I told the police that I was not injured, but on removing my hat found that I had a fractured skull.
I pulled away from the side of the road, glanced at my mother-in-law and headed over the embankment. (I know just how he felt!)
I thought my window was down, but I found it was up when I put my head through it.
As I approached an intersection a sign suddenly appeared in a place where no stop sign had ever appeared before. I was unable to stop in time to avoid the accident.
In an attempt to kill a fly, I drove into a telephone pole. (Rather a drastic way to kill a fly??)
I saw two kangaroos having it off in the middle of the road. So I hit them, which caused me to ejaculate through the sunroof. (Note to self: Do NOT drink coffee when editing these pages, ALSO need more screen wipes)

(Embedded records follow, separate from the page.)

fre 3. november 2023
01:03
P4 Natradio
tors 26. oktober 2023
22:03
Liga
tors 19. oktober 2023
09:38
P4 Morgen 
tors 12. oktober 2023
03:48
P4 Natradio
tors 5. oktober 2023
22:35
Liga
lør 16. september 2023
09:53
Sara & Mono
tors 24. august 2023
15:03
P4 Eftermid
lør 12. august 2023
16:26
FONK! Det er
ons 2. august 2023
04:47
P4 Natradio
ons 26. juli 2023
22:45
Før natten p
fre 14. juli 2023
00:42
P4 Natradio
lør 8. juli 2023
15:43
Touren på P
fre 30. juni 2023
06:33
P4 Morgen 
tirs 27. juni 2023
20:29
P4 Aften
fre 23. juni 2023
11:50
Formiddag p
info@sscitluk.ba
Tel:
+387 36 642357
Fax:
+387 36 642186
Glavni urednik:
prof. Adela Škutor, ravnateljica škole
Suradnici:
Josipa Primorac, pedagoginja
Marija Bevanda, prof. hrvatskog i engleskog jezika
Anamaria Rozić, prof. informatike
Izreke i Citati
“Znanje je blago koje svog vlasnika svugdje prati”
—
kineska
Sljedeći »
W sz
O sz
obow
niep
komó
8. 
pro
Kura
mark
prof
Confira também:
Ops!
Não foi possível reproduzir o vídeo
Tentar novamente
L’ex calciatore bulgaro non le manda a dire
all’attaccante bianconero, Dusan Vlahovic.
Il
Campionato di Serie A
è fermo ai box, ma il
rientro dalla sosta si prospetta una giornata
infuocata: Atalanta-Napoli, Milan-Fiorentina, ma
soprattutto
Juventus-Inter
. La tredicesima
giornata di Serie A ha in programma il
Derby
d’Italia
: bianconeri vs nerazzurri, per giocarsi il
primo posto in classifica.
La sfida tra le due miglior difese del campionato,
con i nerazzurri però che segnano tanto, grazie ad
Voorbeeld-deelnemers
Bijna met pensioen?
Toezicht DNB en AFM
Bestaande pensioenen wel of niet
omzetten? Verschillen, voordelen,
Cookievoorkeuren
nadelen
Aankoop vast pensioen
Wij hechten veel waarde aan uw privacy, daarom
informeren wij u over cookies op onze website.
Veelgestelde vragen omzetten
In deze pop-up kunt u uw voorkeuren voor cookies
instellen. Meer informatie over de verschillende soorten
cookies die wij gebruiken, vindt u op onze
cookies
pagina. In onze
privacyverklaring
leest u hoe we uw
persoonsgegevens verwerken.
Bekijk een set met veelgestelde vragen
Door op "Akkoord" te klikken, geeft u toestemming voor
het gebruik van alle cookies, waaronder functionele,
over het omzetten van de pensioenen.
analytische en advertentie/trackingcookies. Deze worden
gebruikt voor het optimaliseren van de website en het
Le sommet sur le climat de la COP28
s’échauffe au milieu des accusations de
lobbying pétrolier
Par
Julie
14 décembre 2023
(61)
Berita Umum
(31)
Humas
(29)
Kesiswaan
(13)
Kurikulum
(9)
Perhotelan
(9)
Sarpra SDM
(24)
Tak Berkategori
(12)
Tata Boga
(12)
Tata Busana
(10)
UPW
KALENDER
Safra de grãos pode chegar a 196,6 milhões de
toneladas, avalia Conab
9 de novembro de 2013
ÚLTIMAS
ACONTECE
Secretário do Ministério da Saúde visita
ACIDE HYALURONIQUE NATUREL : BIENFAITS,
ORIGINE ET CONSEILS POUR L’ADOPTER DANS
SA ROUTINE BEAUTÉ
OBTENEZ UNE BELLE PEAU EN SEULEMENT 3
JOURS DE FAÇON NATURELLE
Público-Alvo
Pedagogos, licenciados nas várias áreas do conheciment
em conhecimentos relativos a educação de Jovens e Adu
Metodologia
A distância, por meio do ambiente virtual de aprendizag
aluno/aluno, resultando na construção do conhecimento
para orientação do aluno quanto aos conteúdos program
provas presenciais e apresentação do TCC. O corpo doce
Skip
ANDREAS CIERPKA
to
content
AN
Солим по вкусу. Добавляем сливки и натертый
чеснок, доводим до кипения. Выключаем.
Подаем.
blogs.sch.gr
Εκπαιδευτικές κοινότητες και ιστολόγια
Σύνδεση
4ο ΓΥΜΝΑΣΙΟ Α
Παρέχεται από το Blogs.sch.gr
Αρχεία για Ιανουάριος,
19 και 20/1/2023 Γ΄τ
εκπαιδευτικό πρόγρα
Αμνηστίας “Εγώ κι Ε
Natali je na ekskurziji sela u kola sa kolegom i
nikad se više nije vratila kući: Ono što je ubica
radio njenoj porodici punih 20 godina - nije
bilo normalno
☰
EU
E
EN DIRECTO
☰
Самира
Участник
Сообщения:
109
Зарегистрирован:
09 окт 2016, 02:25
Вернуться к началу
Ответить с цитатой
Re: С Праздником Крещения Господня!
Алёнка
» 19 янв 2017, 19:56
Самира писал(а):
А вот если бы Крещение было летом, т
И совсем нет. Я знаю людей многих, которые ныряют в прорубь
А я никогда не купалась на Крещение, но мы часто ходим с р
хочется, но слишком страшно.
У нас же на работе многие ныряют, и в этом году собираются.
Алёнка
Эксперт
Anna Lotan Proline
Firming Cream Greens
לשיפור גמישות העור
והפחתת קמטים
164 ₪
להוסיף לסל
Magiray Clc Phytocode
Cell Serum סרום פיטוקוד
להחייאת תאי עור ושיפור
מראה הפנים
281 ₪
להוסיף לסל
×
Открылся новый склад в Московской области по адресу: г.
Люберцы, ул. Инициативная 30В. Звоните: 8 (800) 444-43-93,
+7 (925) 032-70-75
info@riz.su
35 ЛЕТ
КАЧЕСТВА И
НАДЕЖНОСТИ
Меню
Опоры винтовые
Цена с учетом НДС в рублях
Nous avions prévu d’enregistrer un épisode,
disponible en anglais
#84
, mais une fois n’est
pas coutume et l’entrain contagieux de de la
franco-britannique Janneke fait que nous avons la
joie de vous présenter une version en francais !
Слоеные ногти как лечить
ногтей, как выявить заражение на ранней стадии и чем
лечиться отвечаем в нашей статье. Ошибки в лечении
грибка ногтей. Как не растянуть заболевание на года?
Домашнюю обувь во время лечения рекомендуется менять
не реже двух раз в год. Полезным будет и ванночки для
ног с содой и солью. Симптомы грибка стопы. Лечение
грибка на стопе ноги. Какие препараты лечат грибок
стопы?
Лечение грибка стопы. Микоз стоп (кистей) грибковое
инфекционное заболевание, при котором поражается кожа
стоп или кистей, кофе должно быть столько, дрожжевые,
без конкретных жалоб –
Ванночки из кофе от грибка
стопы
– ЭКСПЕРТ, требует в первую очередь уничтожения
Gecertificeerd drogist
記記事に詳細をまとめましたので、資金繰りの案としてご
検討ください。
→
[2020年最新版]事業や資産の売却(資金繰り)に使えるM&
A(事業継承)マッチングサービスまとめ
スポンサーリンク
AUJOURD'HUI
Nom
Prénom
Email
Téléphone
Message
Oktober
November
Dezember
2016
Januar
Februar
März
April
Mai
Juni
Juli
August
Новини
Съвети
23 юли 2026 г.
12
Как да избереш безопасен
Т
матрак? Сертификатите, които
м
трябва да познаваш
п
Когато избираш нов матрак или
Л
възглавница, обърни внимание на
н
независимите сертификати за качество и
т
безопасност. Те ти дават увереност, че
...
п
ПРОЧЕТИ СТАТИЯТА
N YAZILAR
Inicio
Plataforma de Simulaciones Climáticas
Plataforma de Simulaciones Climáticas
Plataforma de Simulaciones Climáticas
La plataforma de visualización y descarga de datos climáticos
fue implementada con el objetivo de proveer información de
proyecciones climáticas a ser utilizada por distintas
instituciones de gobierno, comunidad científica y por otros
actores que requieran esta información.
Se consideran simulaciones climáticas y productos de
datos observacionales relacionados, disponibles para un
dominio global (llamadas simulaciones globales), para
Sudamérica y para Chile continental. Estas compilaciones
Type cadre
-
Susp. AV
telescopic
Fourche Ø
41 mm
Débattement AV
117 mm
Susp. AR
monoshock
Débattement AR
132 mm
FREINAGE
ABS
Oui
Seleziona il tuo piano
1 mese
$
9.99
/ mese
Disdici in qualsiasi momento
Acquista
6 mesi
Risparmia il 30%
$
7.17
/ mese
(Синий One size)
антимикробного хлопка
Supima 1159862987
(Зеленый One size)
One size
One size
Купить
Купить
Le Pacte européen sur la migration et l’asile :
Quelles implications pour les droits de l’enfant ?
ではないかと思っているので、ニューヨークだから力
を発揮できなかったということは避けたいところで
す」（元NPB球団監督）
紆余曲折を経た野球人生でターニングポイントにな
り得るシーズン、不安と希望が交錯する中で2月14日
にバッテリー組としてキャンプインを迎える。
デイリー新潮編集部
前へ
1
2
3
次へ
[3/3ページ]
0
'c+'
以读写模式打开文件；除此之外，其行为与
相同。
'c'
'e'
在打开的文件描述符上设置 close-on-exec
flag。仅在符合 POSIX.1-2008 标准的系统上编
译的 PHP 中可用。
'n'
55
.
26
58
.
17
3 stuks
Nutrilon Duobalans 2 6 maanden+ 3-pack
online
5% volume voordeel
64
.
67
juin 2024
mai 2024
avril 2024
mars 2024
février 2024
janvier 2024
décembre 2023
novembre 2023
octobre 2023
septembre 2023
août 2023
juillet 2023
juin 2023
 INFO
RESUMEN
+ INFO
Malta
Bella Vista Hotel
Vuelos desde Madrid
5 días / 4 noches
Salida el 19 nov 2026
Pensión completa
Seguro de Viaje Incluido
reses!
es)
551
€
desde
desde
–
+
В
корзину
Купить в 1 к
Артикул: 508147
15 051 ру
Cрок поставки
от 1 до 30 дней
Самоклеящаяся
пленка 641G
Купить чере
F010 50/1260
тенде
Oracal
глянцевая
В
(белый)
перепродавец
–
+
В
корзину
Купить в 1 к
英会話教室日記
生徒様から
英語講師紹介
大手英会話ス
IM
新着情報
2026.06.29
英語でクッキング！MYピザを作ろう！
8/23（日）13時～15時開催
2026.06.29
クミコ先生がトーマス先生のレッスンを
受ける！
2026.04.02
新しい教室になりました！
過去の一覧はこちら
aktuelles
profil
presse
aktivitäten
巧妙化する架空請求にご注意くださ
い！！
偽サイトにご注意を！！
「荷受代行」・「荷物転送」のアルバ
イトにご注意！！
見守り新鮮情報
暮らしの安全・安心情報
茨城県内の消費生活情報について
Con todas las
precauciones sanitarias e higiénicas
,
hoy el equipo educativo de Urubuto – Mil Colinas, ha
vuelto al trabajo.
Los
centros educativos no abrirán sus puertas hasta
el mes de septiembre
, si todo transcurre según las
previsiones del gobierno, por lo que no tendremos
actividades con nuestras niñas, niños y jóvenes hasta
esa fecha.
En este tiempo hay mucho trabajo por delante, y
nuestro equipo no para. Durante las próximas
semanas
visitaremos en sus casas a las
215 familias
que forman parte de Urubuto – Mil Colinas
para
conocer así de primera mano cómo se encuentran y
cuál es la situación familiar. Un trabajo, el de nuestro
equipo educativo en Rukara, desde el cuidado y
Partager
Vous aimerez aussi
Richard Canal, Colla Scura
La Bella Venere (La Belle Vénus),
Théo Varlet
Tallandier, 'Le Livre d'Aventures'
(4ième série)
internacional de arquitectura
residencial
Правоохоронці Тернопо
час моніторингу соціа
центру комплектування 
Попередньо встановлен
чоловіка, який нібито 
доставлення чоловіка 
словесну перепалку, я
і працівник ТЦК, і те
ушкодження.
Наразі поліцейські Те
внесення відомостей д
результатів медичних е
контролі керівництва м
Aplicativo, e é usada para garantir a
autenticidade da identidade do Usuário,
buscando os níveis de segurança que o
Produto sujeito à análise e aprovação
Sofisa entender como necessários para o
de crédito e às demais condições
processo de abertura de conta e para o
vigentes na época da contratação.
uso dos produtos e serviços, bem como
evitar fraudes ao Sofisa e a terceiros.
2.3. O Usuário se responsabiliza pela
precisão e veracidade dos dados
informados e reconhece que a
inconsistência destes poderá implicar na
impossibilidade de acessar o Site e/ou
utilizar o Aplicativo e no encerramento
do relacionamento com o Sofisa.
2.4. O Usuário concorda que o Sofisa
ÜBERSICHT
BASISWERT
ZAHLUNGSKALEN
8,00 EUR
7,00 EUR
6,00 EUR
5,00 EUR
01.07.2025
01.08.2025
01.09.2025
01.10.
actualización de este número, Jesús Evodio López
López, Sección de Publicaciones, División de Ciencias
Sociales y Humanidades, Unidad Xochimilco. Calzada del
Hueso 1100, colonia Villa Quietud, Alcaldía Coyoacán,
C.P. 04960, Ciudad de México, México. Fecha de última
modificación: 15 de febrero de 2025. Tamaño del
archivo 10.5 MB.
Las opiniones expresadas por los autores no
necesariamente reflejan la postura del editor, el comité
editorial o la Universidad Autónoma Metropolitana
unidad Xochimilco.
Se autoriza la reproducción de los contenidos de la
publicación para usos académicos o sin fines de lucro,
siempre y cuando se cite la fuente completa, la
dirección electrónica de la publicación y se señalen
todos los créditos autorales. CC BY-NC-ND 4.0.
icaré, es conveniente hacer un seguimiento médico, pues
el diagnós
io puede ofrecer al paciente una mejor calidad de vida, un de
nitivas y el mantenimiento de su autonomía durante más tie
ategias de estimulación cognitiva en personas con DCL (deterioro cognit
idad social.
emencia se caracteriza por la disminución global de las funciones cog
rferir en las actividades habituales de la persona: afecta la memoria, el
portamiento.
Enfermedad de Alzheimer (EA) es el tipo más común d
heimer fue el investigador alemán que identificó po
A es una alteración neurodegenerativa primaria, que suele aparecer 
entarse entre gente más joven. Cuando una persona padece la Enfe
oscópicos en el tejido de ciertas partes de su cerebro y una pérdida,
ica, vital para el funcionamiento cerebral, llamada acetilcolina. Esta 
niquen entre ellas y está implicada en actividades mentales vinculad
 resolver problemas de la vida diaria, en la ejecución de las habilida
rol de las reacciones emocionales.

I was thrown from my car as it left the road. I was later found in a ditch by some stray cows.
The telephone pole was approaching. I was attempting to swerve out of the way when I struck the front end.
I pulled in to the side of the road because there was smoke coming from under the hood. I realized there was a fire in the engine, so I took my dog and smothered it with a blanket. (Poor dog!)
The claimant had collided with a cow, the questions and answers on the claim form were:-
No one was to blame for the accident but it would never have happened if the other driver had been alert.
I didn't think the speed limit applied after midnight. (Seems like it sometimes!)
I had been shopping for plants all day and was on my way home. As I reached an intersection a hedge sprang up, obscuring my vision and I did not see the other car.
The indirect cause of the accident was a little guy in a small car with a big mouth.
I was going at about 70 or 80 mph when my girlfriend reached over and grabbed my testicles so I lost control. (She sounds like one of those 'fast women'!)
I was on the way to the doctor with rear end trouble when my universal joint gave way causing me to have an accident.
On approach to the traffic lights the car in front suddenly broke.
The accident was caused by me waving to the man I hit last week.
Windshield broke. Cause unknown. Probably Voodoo.
No witnesses would admit having seen the mishap until after it happened.
I had been learning to drive with power steering. I turned the wheel to what I thought was enough and found myself in a different direction going the opposite way.
The accident happened when the right front door of a car came round the corner without giving a signal.
I had been driving for forty years when I fell asleep at the wheel and had an accident. (Take brakes more frequently!)
I left for work this morning at 7am as usual when I collided straight into a bus. The bus was 5 miniutes early.
An invisible car came out of nowhere, struck my car and vanished.
I knew the dog was possessive about the car but I would not have asked her to drive it if I had thought there was any risk.
The accident happened because I had one eye on the truck in front, one eye on the pedestrian, and the other on the car behind.
I started to turn and it was at this point I noticed a camel and an elephant tethered at the verge. This distraction caused me to lose concentration and hit a bollard.